INSTRUCTIONS FOR THE TASK:
Lift out, unaltered, the lines of the material below between the line holding "right ear: (96, 43)" and the line holding "right ear: (36, 47)", counting both.

--

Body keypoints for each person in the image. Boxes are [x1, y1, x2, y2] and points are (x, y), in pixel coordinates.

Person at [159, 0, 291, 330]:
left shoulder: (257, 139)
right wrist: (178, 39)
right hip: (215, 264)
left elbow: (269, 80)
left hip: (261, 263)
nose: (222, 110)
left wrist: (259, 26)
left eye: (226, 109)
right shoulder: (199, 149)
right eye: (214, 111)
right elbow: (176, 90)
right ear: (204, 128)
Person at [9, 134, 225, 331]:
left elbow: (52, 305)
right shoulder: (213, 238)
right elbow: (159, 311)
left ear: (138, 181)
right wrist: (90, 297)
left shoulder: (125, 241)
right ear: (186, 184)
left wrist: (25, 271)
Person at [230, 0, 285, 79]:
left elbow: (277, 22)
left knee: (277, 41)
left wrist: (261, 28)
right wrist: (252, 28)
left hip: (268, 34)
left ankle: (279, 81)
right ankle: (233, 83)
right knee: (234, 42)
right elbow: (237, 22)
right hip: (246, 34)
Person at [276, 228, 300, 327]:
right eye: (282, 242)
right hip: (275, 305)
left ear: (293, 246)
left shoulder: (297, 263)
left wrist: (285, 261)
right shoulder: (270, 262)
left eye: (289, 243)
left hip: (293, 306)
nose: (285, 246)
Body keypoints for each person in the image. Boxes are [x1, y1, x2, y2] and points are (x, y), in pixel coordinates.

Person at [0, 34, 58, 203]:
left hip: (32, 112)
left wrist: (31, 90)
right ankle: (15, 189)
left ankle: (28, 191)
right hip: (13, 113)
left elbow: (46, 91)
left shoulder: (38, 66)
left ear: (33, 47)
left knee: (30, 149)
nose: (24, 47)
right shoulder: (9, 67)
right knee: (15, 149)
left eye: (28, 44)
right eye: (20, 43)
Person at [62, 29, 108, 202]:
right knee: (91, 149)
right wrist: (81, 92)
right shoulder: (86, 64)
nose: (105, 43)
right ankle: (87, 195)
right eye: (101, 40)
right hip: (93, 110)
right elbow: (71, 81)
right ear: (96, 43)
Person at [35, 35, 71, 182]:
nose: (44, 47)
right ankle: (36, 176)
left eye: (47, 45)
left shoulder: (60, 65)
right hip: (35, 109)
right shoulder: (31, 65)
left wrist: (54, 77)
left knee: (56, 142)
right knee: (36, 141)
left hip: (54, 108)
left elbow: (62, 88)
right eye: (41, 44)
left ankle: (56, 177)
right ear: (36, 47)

--

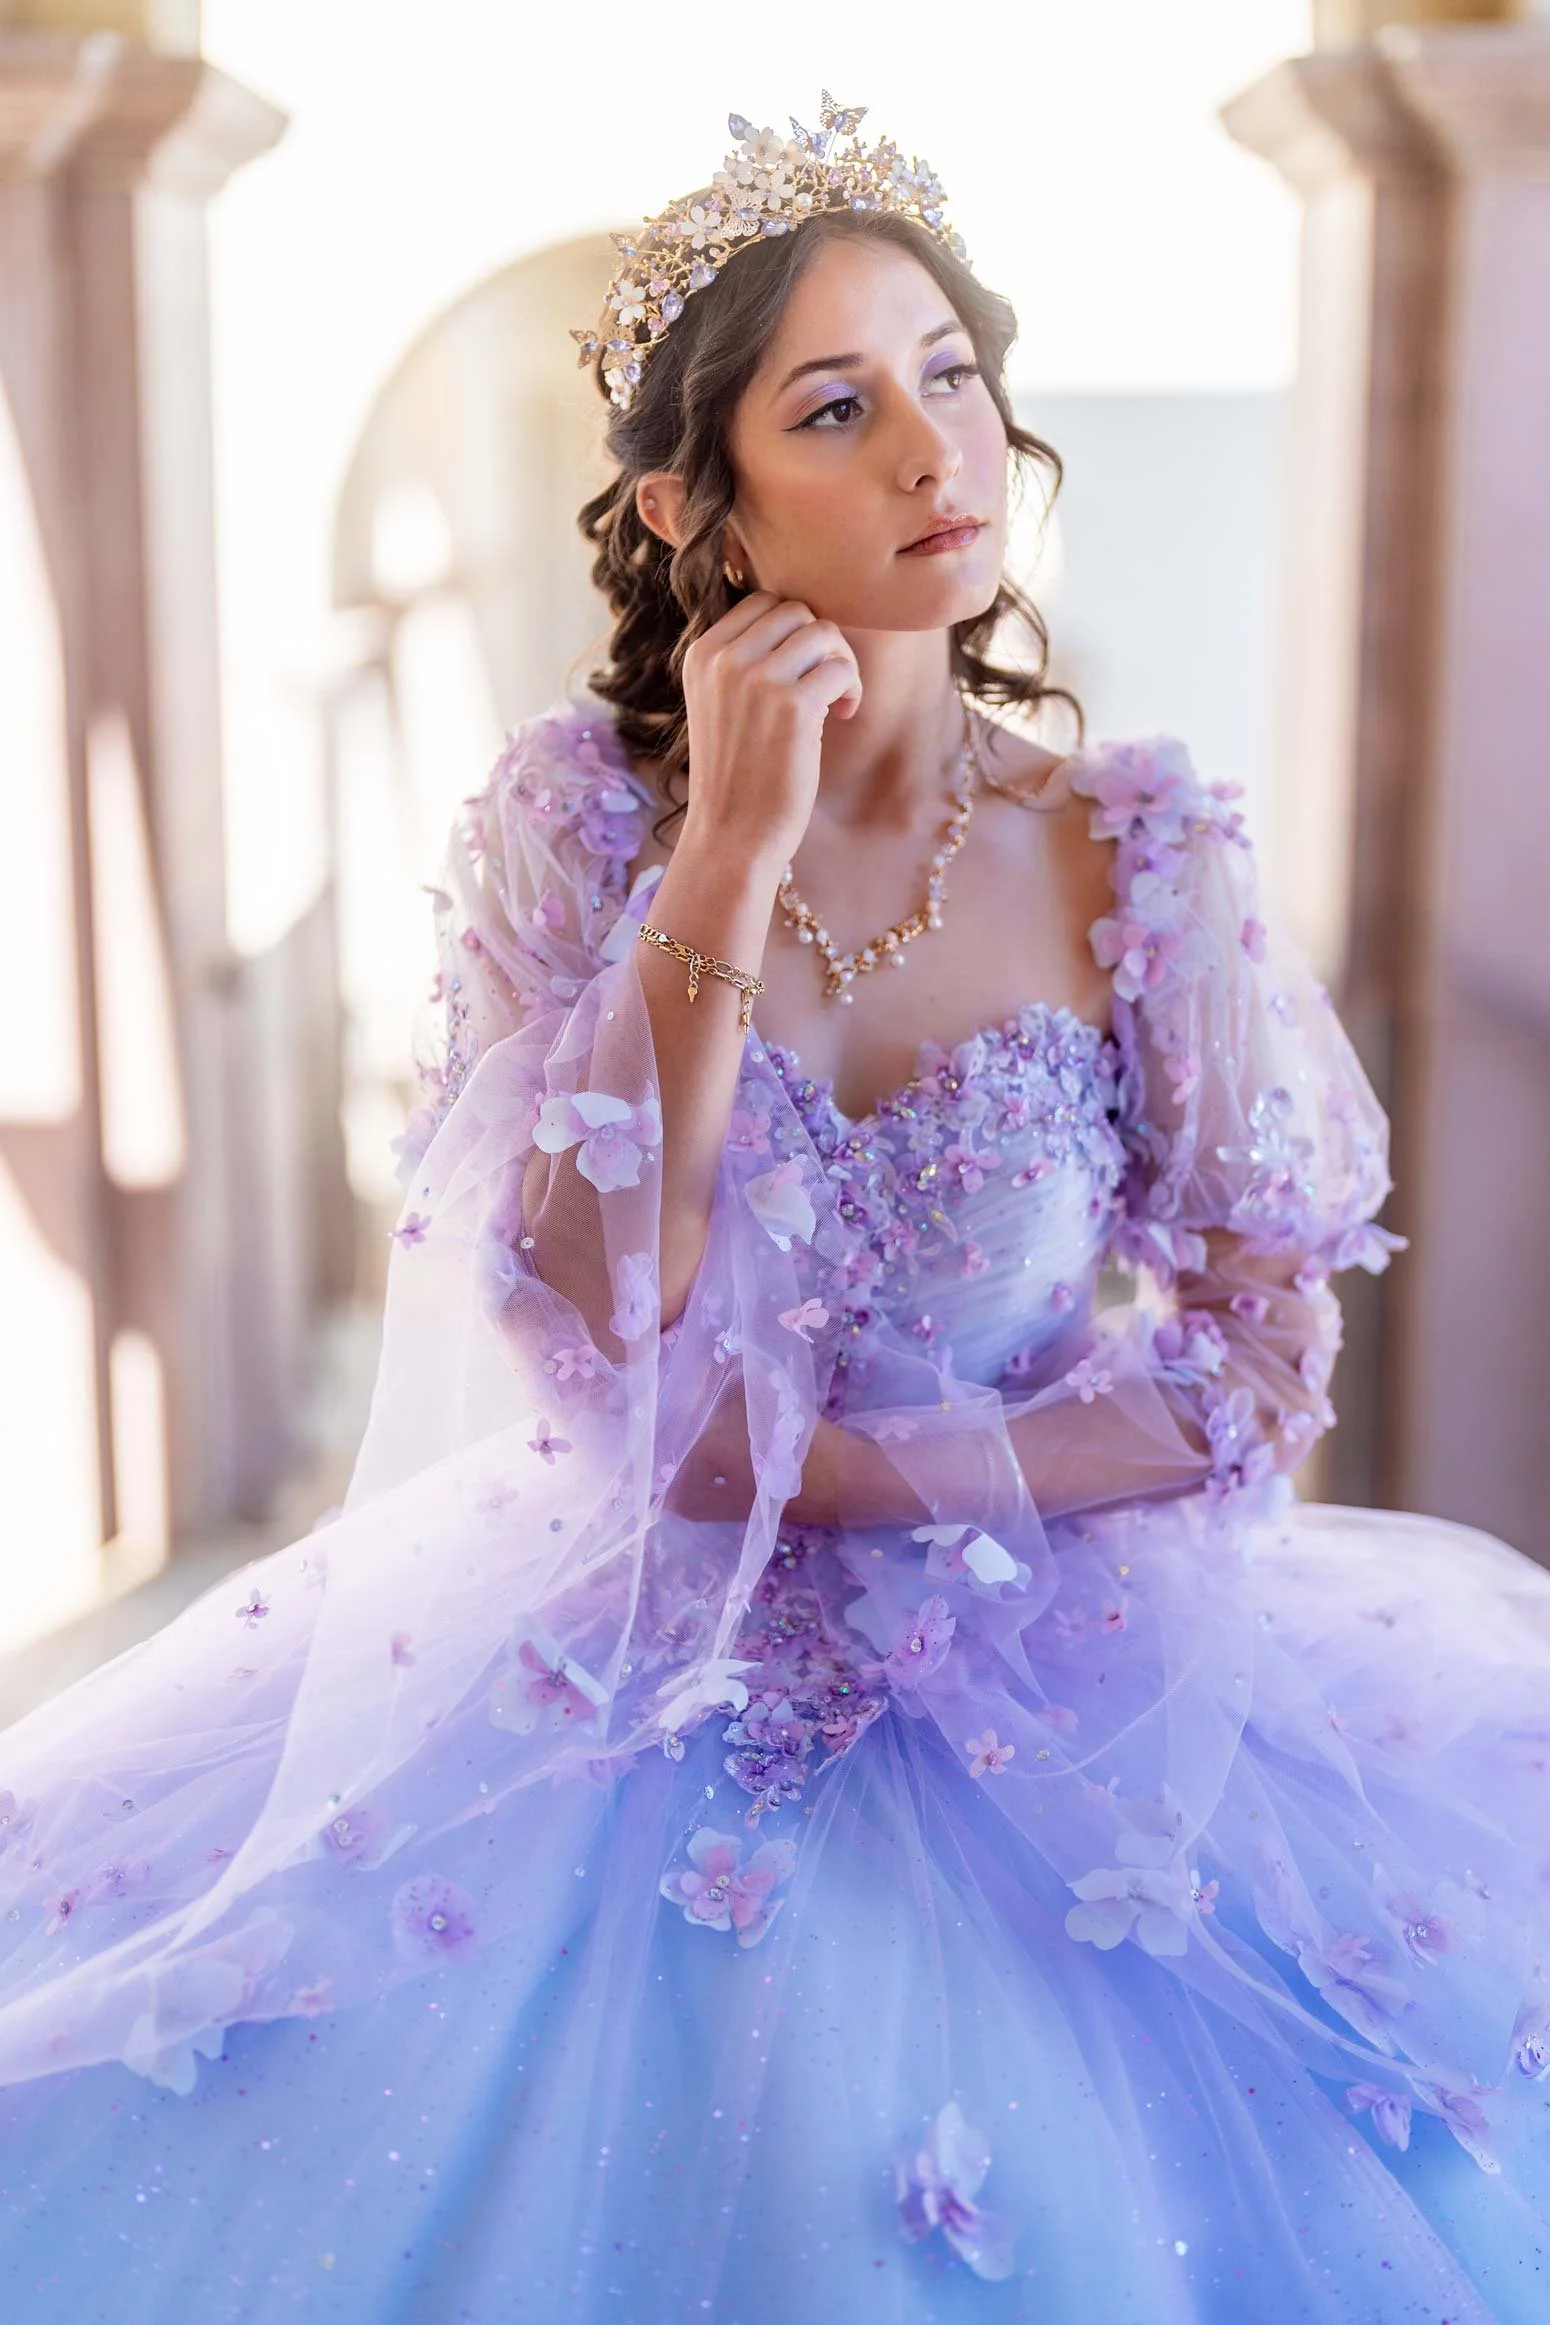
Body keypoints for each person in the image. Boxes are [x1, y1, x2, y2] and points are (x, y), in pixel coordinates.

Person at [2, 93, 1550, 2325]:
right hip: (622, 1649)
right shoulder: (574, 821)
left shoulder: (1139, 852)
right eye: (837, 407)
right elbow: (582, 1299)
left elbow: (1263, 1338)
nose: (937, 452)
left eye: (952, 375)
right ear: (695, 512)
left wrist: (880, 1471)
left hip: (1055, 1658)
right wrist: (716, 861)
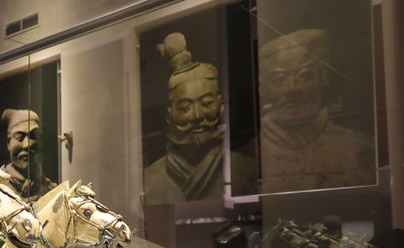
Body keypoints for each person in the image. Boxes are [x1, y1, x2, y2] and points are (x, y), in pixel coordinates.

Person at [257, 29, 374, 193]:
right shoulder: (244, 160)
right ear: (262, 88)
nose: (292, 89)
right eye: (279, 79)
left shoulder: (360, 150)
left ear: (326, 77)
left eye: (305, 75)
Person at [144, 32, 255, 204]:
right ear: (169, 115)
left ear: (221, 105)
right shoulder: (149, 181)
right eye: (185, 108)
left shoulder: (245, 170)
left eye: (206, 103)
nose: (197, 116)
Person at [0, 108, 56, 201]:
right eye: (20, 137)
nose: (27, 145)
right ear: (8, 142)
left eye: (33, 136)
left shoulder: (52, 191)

--

OUTPUT:
right ear: (96, 43)
Person at [35, 35, 71, 182]:
nose: (44, 47)
right ankle: (36, 176)
left eye: (47, 45)
left shoulder: (60, 65)
right hip: (35, 109)
right shoulder: (31, 65)
left wrist: (54, 77)
left knee: (56, 142)
right knee: (36, 141)
left hip: (54, 108)
left elbow: (62, 88)
right eye: (41, 44)
left ankle: (56, 177)
right ear: (36, 47)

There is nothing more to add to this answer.